• WHAT THE EXERCISE ASKS: Render the data below as a JSON list of strings, one string per line, from the line containing "Over which range" up to and including the line containing "Read against the", leaving out blank lines.

(Beginning of EXTRACTED ENTRIES)

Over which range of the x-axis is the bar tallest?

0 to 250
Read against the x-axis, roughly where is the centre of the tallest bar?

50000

(End of EXTRACTED ENTRIES)
(Beginning of EXTRACTED ENTRIES)

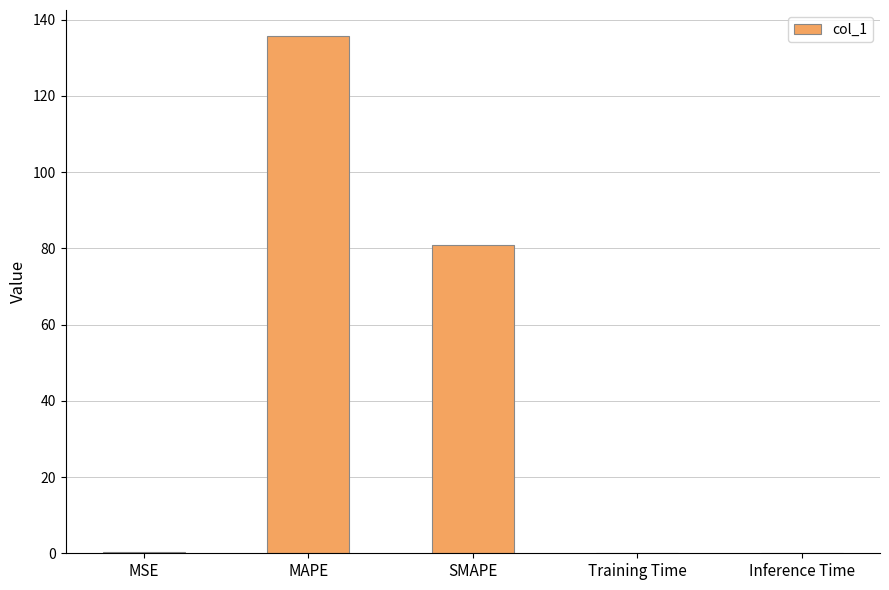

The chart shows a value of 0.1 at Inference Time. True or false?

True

(End of EXTRACTED ENTRIES)

• RESPONSE TO THE EXERCISE:
[
  "Over which range of the x-axis is the bar tallest?",
  "0 to 250",
  "Read against the x-axis, roughly where is the centre of the tallest bar?"
]